I. L’EHPAD « premier désert médical de France », est un modèle sous tension qui présente des problèmes majeurs d’accès aux soins curatifs et de prévention
- Un manque de professionnels de santé médicaux et paramédicaux :
- Les médecins traitants : acteurs clefs du suivi du patient, ils sont aujourd’hui moins présents que par le passé pour les résidents d’EHPAD. Alors que les dépenses correspondantes aux consultations de médecins traitants étaient comprises entre 30€ et 34€ par mois par résident entre 2014 et 2016, elles étaient de 27€ en 2017 et 24€ en 2018$^{i}$. Plus alarmant, dans certains EHPAD, près de 40% des résidents n’ont pas de médecin traitant$^{ii}$.
- Les infirmières : Le taux d’encadrement en EHPAD n’est que de 6 infirmiers pour 100 places$^{iii}$. En nombre insuffisant pour assurer l’ensemble des soins et la coordination des parcours, la filière infirmière en EHPAD est confrontée à une faible attractivité. 15 % du personnel a moins d’un an d’ancienneté, 44 % des établissements déclarent rencontrer des difficultés de recrutement, 63 % d’entre eux présentent des postes non pourvus depuis plus de six mois$^{iv}$.
- Les médecins coordonnateurs : En 2015, près de la moitié des EHPAD en France ne déclarait aucun équivalent temps plein (ETP) ou un nombre insuffisant d’ETP de médecins coordonnateurs en leur sein$^{v}$. Ils sont pourtant la pierre angulaire du projet de soins de l'établissement, de l'évaluation médicale d'entrée des résidents et de l'animation de l'équipe soignante.
- Dans ce contexte, l’essor de la télémédecine n’a pas profité au public du grand âge : fin septembre 2020, 71% des médecins avaient effectué une téléconsultation - mais moins de 3% des gériatres.

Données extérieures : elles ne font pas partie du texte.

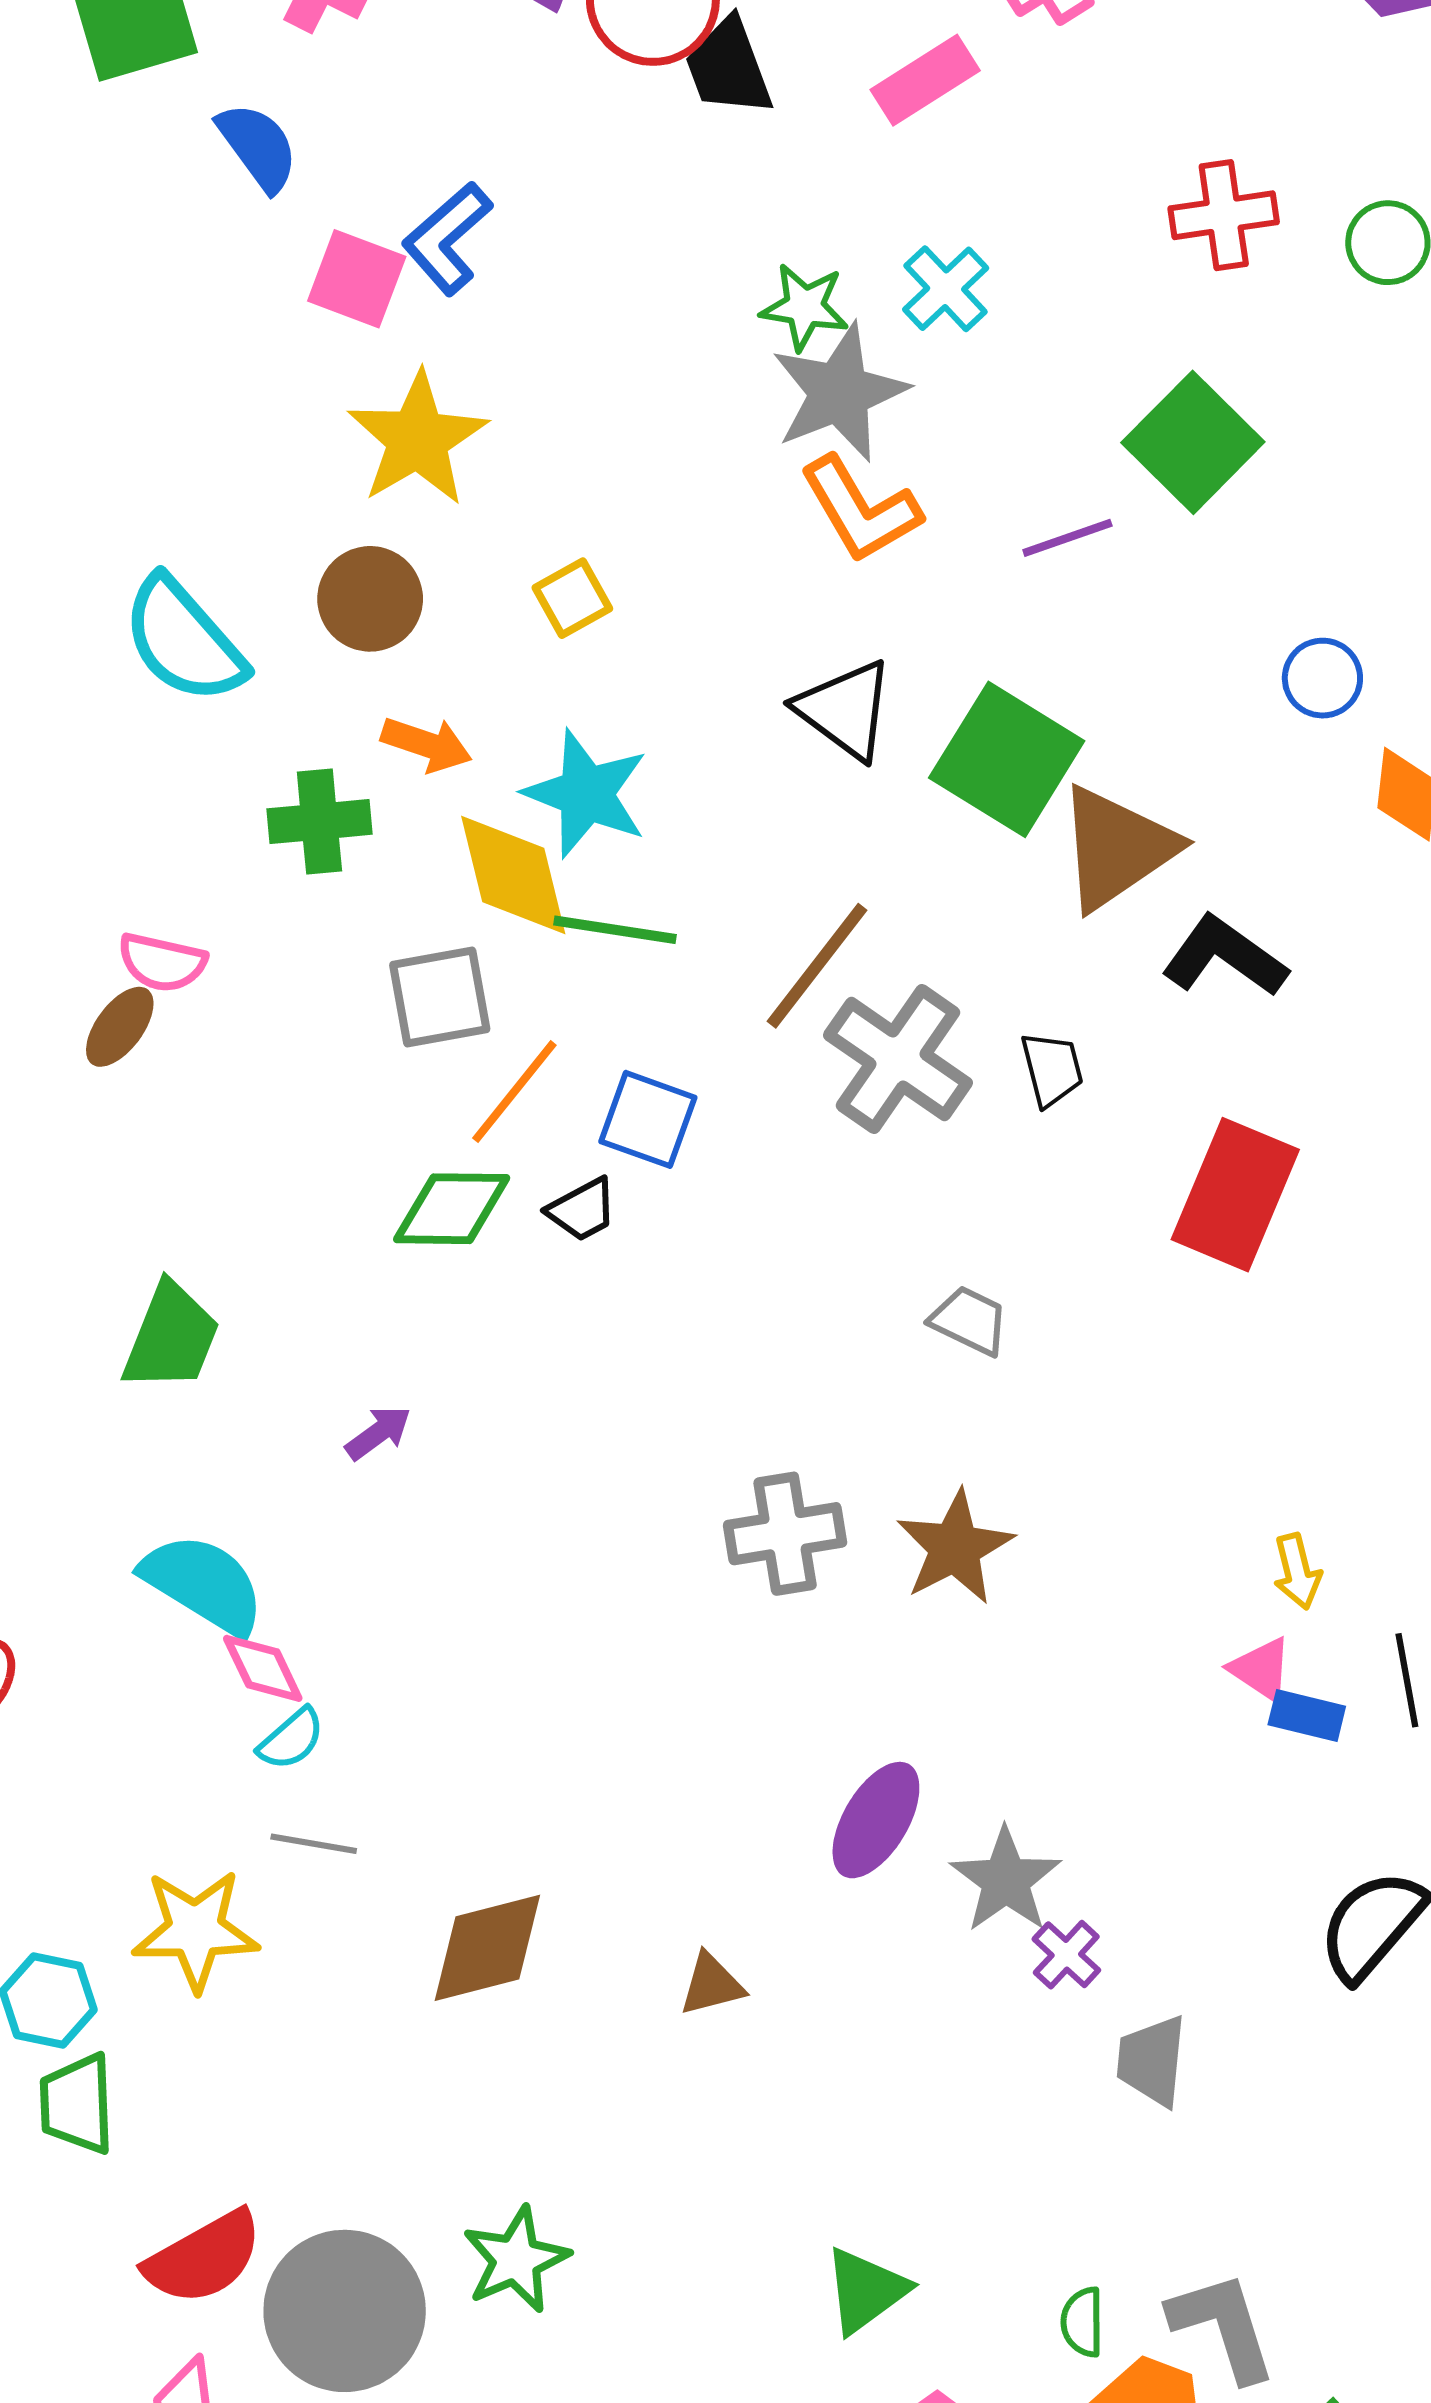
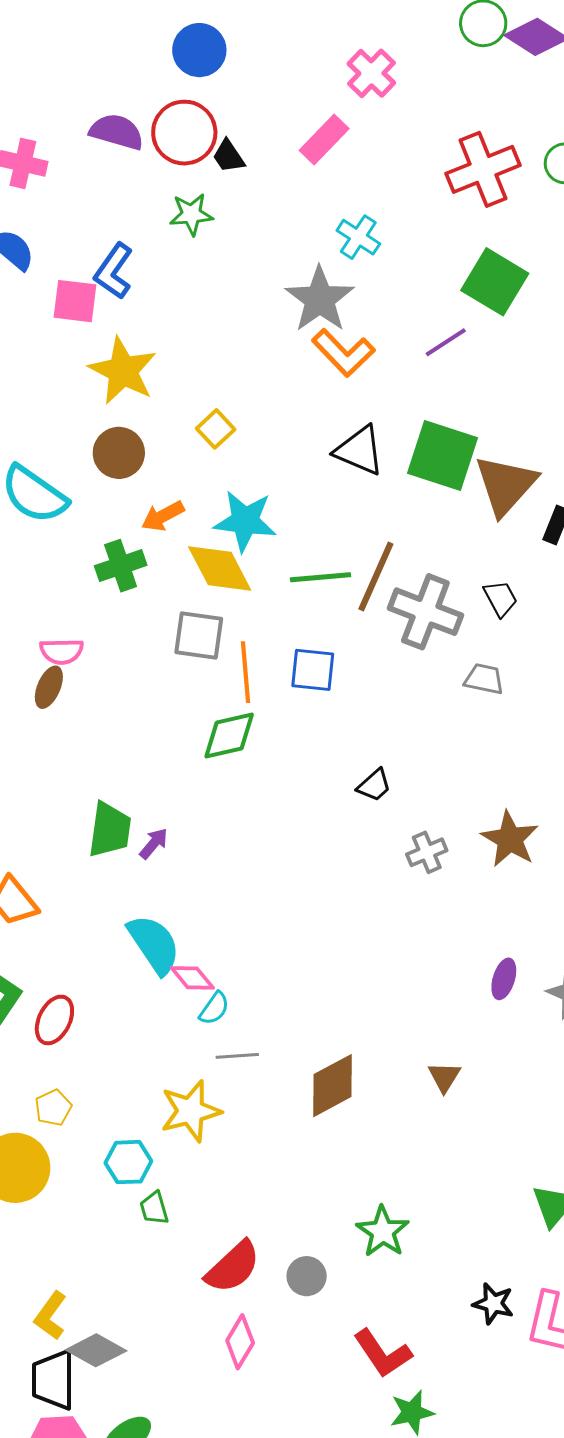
black trapezoid: (729, 67) -> (229, 156), size x0.7
red cross: (1224, 215) -> (483, 169), size x1.4
green star: (805, 307) -> (191, 214), moved
orange arrow: (427, 744) -> (163, 516), turned 147
green line: (615, 930) -> (320, 577), moved
gray square: (440, 997) -> (199, 636), turned 32
orange line: (514, 1092) -> (245, 672), turned -30
black trapezoid: (582, 1210) -> (374, 785), moved
gray trapezoid: (969, 1321) -> (484, 679), moved
purple arrow: (378, 1433) -> (154, 844), moved
gray cross: (785, 1534) -> (427, 852), size x0.7
cyan semicircle: (203, 1584) -> (154, 944), turned 38
purple ellipse: (876, 1820) -> (504, 979), size x0.7
brown triangle: (712, 1984) -> (444, 1077), turned -30
green trapezoid: (77, 2104) -> (154, 1208), size x0.7
gray circle: (345, 2311) -> (307, 1276), size x0.5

Selon les dernières données de la DREES, 7 téléconsultations sur dix en 2021 étaient par ailleurs réalisées avec des patients résidant dans les grands pôles urbains$^{vi}$.
- Les carences de l’accès aux soins et aux services de spécialité
- L’EHPAD peut être considéré comme le « premier désert médical de France » en termes d’accès aux soins de spécialité. Les dépenses associées à ce poste s’élèvent à moins de 9€ par mois et par résident selon le dernier rapport de la Cour des comptes$^{vii}$.
- 40% des EHPAD n’ont pas accès à des accueils spécifiques, type unités Alzheimer, unités d’hébergement renforcé (UHR) ou pôles d’activités et de soins adaptés (PASA) mis en place dans certains programmes régionaux de santé$^{viii}$.